| I have been in discussions about this with one of my friends working in academic materials research. Its amazing the amount of work today done by scientist at universities writing code without very basic software development tools. I'm talking opening their code in notepad, 'versioning' files by sending around zip files with numbers manually added to the end of the file name, etc. This doesn't even begin to scratch the surface of the 'reproducible results' problem. Often times, the software I've seen is 'rough' to be kind. Most times its not even possible to get the software running (missing some really specific library or some changes to a dependency which haven't been distributed) or its built for a super specific environment and makes huge assumptions on what can 'be assumed about the system.' This same software produces results which end up being published in journals. If any of these places had money to spend, I think there could be a valuable business in teaching science types how to better manage their software. Its really unfortunate that outside of a few core libraries (numpy, etc.) the default method is for each researcher to rebuild the components they need. I'm surprised about only 11% of results being reproducible. It seems lower then I'd expect. I agree we don't want to optimize for reproducibility, but obviously there is some problem here that needs to be addressed. |
I agree 100%. I recently quit my PhD so I still know a lot of people on the frontlines of science. One of these friends recently asked me to help them with a coding issue so they gave me an ssh login to group's server. I login and start reading the source.
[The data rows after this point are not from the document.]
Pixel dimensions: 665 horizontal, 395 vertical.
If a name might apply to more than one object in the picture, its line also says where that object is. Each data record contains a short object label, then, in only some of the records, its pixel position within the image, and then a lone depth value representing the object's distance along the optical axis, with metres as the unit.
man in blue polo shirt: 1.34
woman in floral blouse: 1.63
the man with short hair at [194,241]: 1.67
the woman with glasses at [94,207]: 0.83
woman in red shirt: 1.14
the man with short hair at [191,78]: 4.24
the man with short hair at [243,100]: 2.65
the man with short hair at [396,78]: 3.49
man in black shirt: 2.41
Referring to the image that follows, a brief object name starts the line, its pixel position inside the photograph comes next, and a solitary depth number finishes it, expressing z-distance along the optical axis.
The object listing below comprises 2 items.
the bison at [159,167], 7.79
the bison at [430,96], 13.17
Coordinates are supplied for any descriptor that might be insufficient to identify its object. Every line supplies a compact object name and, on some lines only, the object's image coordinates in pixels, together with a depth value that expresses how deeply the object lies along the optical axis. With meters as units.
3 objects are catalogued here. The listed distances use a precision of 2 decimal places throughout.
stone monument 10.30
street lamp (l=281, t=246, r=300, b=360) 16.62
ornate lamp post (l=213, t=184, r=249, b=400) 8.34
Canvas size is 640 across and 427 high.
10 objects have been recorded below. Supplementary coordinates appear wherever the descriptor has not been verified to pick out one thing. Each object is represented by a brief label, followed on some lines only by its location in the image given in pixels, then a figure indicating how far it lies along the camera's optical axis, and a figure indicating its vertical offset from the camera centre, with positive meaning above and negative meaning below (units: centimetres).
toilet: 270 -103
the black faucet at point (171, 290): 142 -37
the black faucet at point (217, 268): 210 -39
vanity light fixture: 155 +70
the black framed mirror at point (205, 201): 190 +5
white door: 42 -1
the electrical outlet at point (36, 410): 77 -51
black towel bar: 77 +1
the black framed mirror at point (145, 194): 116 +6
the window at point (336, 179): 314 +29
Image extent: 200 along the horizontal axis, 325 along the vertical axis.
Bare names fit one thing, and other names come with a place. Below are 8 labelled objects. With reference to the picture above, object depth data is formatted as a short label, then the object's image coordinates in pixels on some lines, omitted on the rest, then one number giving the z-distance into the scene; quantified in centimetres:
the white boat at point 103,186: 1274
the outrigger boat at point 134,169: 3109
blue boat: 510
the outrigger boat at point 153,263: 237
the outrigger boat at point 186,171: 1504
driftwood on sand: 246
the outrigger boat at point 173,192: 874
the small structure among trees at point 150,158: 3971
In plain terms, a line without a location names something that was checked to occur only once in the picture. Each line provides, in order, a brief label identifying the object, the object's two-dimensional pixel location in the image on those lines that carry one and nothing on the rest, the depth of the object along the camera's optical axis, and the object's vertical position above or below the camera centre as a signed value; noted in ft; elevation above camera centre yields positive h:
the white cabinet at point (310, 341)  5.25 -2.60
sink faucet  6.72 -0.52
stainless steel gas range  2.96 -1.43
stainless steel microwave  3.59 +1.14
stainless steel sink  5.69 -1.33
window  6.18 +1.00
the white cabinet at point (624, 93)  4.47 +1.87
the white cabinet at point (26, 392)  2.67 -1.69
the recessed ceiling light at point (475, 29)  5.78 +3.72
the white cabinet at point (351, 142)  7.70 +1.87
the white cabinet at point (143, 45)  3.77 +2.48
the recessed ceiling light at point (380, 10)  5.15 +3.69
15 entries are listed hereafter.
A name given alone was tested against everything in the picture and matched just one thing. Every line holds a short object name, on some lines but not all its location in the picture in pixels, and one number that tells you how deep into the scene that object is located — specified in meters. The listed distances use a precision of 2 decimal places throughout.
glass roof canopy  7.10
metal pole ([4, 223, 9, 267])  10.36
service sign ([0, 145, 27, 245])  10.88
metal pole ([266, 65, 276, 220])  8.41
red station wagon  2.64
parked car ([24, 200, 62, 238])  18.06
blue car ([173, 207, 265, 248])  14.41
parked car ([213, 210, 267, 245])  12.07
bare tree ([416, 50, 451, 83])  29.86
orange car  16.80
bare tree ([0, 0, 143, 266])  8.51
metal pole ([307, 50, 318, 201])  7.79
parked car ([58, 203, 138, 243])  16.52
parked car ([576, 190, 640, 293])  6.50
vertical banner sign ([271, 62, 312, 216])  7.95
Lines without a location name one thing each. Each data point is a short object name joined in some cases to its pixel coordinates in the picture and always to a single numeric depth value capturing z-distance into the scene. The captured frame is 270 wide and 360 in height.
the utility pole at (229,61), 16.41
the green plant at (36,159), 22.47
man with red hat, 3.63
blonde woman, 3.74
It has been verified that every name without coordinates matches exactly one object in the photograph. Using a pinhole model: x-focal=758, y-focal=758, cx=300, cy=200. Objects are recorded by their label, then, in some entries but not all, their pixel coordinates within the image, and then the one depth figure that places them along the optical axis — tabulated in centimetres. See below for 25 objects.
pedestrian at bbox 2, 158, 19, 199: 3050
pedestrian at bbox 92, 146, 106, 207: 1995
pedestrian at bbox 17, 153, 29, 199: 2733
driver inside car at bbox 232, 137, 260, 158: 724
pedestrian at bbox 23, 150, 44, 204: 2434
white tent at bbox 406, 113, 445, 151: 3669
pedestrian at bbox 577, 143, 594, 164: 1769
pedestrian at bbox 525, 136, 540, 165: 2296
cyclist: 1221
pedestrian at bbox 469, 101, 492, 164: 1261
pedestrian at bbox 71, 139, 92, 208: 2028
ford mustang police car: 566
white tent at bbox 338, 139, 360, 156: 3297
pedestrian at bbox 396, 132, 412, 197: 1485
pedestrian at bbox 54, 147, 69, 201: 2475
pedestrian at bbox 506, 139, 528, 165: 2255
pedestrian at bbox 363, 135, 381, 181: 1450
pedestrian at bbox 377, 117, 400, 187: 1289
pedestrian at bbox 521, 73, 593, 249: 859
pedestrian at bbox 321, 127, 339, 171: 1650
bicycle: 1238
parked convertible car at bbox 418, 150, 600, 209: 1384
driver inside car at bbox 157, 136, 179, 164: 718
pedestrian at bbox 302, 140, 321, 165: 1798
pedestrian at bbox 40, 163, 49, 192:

It was all Fortran, with comments throughout like "C A major bug was present in all versions of this program dated prior to 1993." What bug, and of what significance for past results? Unknowable. As far as I can tell from the comments, the software has been hacked on intermittently by various people of various skill since at least 1985 without ever using source control or even starting a basic CHANGELOG describing the program's evolution. The README is a copy/paste of some old emails about the project. There are no tests.
So even though computer modeling projects should, in theory, be highly reproducible... it often seems like researchers are not taking the necessary steps to know what state their codebase was in at the time certain results were obtained.